Jagdeep Singh rolled his wheelchair to a chain-link fence bordering Miller High School and carefully fastened hand-lettered, multicolored tags spelling his favorite expression: "Peace for all countries."
"I want to tell everyone we should have peace in the world and stop fighting," the 18-year-old student said.
Singh was one of more than 200 students who spent Friday afternoon putting the finishing touches on "Words on Wires," a public art project that joined over 150 disabled students from Miller High School with approximately 100 of their peers at nearby Cleveland High School.
Students used 6,000 colored, hand-painted pet tags and attached them to the Roscoe Boulevard fence to say whatever they wanted.

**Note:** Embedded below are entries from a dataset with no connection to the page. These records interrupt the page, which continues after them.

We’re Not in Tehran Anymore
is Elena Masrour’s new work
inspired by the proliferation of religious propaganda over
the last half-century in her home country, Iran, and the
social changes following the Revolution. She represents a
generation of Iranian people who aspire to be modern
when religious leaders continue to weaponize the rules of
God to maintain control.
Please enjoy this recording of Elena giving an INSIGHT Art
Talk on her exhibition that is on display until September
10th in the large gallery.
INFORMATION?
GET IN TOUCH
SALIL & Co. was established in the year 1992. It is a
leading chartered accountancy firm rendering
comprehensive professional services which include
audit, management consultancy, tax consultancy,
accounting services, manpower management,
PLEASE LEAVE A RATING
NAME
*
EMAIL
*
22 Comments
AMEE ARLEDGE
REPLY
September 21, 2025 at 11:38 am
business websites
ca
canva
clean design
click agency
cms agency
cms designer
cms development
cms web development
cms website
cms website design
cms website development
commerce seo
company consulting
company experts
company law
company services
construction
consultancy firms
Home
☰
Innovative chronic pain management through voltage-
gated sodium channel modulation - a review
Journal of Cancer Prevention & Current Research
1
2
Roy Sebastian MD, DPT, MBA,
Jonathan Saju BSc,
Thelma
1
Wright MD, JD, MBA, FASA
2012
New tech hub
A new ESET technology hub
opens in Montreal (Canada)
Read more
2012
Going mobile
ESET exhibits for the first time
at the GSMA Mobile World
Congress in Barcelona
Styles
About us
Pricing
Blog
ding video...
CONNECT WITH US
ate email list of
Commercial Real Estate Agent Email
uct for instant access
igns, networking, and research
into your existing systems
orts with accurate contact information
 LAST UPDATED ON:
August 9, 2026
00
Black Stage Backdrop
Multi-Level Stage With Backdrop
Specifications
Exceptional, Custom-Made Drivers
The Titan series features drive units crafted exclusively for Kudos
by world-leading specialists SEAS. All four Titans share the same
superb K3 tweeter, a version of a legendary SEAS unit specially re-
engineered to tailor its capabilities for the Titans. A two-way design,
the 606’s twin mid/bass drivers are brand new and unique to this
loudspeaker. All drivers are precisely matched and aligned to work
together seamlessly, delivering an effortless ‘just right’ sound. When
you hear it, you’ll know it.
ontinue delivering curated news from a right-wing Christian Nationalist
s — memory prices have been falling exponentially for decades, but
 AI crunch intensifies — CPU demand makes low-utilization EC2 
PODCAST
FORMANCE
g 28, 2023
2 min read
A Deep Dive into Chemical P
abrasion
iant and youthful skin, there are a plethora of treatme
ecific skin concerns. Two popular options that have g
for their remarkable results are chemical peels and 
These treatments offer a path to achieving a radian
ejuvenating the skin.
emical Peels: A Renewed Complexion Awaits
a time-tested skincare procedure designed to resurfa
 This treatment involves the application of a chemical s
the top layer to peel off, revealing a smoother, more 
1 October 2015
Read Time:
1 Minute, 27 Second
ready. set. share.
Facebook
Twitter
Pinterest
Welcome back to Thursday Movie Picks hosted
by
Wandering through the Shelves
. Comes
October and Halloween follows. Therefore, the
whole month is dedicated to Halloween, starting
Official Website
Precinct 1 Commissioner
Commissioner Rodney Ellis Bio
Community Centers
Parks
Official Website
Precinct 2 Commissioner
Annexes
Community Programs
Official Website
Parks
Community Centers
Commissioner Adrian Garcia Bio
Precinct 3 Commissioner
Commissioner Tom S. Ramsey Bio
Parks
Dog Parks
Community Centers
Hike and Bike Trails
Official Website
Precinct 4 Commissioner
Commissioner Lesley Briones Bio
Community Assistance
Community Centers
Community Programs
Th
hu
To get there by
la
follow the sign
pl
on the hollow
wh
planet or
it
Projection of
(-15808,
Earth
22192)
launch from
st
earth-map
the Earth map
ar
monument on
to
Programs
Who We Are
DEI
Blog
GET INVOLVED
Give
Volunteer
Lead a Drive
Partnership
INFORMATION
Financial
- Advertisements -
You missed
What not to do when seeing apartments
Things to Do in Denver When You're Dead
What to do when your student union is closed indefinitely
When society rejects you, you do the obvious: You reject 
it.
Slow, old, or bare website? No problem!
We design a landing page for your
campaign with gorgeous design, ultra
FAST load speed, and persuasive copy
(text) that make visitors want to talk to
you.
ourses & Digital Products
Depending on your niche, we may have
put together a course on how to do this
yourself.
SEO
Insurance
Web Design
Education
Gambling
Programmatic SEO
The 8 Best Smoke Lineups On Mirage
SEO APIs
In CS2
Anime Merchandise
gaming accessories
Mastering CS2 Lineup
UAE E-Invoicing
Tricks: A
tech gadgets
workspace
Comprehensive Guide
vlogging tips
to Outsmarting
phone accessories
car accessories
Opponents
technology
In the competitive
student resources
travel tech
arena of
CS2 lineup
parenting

"Some were silly, some were serious, we just had a lot of fun doing it," said Miller High School teacher Linda Ditomaso.
"I'm crazy for chocolate," was 18-year-old Miller High student Michelle Labobitz's message of self-expression.
"I'm a chocoholic," Labobitz explained. "I'm addicted."
Funded with a $5,400 grant from the Los Angeles Cultural Affairs Department, the project was the brainchild of artist Elizabeth Criss. Criss, who has a disabled daughter, said she hopes the public art display will form a link between the students at Miller High School and the 40,000 people that drive by the school daily.